容秋一脸的不屑,“我可没时间在你这儿喝”
她的声音戛然而止,她原本想从酒的品牌和价格上贬低一下,却没想到桌上的三瓶干红都是原瓶进口的!她那边的酒桌上也有这么三瓶,最便宜的一瓶588!
如果只是想尝尝洋酒的味道,或者充充脸面,也就是买一瓶意思意思,不可能买三瓶!
她再扫一眼桌上硕大的鲍鱼壳,还有张牙舞爪的大澳龙脑袋,不由得嗓子眼里咕噜了一下,把刚才想说的话完全咽了回去!
她老公解侯是久战商场的人物,她跟着解侯出席了不少上档次的宴席,她可不认为平时成熟稳重的池澄静隐藏着豪富的身份,桌上的其他四位也没有暴发户的气息。所以喝着好几瓶高档酒、吃着好几种高档海鲜,应该不是有钱不知道怎么花的炫富行为。
所以容秋下意识地认为,如果真像池澄静刚才所说,是儿子请客的话,这应该只是做儿子的咬紧牙关大出血,借着母亲节的机会让当妈的过过嘴瘾罢了。
于是,容秋换了个说法,“年轻人孝敬当妈的是好事,然而,打肿脸充胖子请客,只会让人笑话,不如以实际行动报答养育之恩,让当妈的脸上有光。
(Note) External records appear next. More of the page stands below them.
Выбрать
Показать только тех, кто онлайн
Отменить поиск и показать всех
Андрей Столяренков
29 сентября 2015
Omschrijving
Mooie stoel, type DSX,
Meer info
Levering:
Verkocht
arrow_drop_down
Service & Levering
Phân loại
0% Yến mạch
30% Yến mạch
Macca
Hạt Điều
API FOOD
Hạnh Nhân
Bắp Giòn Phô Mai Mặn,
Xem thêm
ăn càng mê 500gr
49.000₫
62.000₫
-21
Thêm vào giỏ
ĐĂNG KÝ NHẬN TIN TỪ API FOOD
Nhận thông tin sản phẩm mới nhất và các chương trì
看看我儿子,多优秀,”
“啪”的一声,郝俊把茶杯拿起来重重地一放!
容秋直接被噎住了!
郝俊冷冷地问道:“你哪位啊?你有什么资格在这里进行品德教育?你自身的品德就成问题,对社会不满,对他人不敬,借题发挥,冷嘲热讽,品行恶劣,道德离线!这是我们的家宴,请不要在这里狂吠乱叫,好走不送!”
容秋气得颧骨上的肥肉抖个不停,说不出话来。
郝俊前半段话倒也罢了,后面的“狂吠乱叫”,很明显是在骂她是条狗。
她旁边的瘦女人指着郝俊吼道:“你怎么能这么侮辱长辈?是遗传的吧?当妈的说话没点儿数,当儿子的也这么没教养!不知道尊重长辈吗?真是欠管教!”
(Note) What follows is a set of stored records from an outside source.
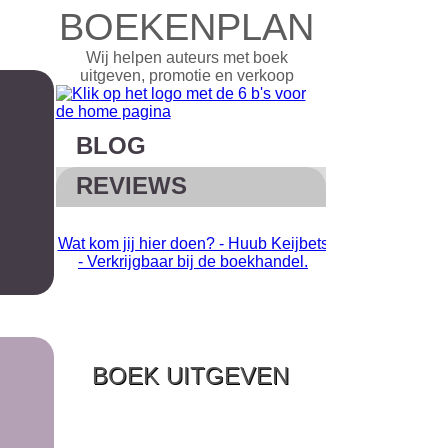
BOEKENPLAN
Wij helpen auteurs met boek
uitgeven, promotie en verkoop
BLOG
REVIEWS
Wat kom jij hier doen? - Huub Keijbets
Ziek uniek -
- Verkrijgbaar bij de boekhandel.
normaal voelt.
boe
BOEK UITGEVEN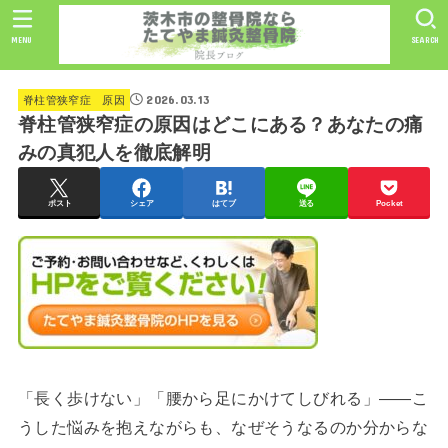
MENU
SEARCH
2026.03.13
脊柱管狭窄症 原因
脊柱管狭窄症の原因はどこにある？あなたの痛
みの真犯人を徹底解明
ポスト
シェア
はてブ
送る
Pocket
「長く歩けない」「腰から足にかけてしびれる」——こ
うした悩みを抱えながらも、なぜそうなるのか分からな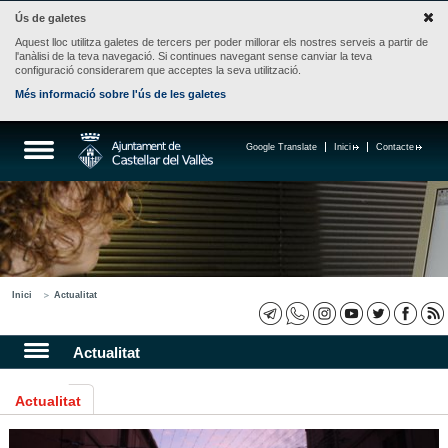
Ús de galetes
Aquest lloc utilitza galetes de tercers per poder millorar els nostres serveis a partir de
l'anàlisi de la teva navegació. Si continues navegant sense canviar la teva
configuració considerarem que acceptes la seva utilització.
Més informació sobre l'ús de les galetes
Google Translate
Inici
Contacte
Inici
Actualitat
Actualitat
Actualitat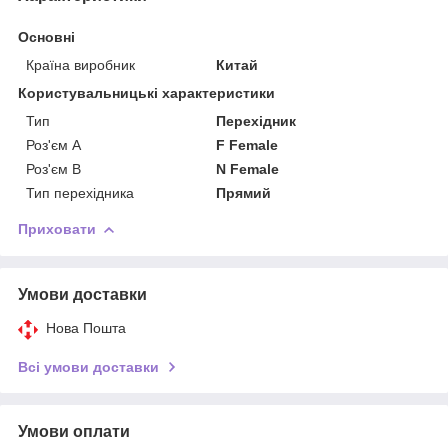
Основні
Країна виробник
Китай
Користувальницькі характеристики
Тип
Перехідник
Роз'єм A
F Female
Роз'єм B
N Female
Тип перехідника
Прямий
Приховати
Умови доставки
Нова Пошта
Всі умови доставки
Умови оплати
郝俊右手捏起一小段香菜梗,屈指一弹,那叫一个稳准狠!不偏不斜地弹在瘦女人指点着自己的指尖上。
瘦女人疼的尖叫出声!
郝俊不急不慢地说:“尊重是相互的,我是尊老爱幼的好孩子,但对于尖酸刻薄、倚老卖老、不知羞耻的家伙,没必要给面子。我再说一遍,这是我们的家宴,请不要在这里狂吠乱叫,好走不送!”
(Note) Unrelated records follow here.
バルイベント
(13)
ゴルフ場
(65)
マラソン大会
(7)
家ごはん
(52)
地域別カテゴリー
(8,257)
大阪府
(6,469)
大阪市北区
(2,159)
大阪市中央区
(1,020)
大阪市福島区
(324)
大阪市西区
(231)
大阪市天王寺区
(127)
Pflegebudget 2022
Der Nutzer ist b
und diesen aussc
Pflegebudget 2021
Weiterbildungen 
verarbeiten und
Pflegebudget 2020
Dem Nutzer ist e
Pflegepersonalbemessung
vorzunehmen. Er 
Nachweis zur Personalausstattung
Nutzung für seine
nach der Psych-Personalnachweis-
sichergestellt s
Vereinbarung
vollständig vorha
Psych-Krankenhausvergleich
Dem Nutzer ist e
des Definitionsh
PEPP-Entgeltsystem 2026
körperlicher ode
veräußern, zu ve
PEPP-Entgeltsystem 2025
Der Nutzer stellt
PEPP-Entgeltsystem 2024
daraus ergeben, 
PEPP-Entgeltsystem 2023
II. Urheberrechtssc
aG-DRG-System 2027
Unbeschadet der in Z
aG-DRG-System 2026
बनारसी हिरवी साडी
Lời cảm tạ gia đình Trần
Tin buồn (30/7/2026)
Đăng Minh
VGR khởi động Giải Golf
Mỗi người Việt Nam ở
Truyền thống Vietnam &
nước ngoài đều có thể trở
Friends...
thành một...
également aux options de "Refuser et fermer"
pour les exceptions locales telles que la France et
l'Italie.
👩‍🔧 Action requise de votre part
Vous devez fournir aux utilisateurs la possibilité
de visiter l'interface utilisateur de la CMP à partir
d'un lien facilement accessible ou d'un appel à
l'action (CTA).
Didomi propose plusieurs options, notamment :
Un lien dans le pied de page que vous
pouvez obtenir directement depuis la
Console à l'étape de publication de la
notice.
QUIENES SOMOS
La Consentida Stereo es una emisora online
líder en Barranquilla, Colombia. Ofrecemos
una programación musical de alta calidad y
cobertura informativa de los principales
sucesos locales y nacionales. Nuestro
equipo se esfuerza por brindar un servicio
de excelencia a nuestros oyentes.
瘦女人捂着那根疼得钻心的手指,哆嗦着嘴唇对容秋说:“容姐,叫解牧来教训他!”
容秋颧骨上的肥肉瞬间不抖了,指着郝俊刚要说话,一看郝俊要伸手捏香菜梗,下意识地瞥了瘦女人紧捂着的手指一眼,连忙把手缩了回去。
但她嘴上不肯服输,“我警告你,我儿子是武警,还是东鲁省公安厅特训处的,你赶紧赔礼道歉,不然就要你好看!”
郝俊眉头一皱!
现在特训处里除了魏竞发,只有两个武警,但他们的资料都看过了,没听说有老家在这里的。
郝文揎、池澄静、祁惠珺、常有鱼一听特训处,都不约而同地把脖子拧向了郝俊。
容秋的腰板瞬间挺直了!怂了吧?被吓着了吧?看你们还敢嚣张!
自从特训处在墨岛出了风头之后,就成了街谈巷议的话题,最让世人津津乐道的是刀枪不入和腾跃如风,就像早些年看了少林寺那部电影后把少林寺托举上了神坛一样,特训处也已经成了无数人向往的圣地。
然而,想进入特训处是有资格限制的,必须是东鲁省的警务人员和齐南铁路局的人才有资格进入,大部分人只能望洋兴叹。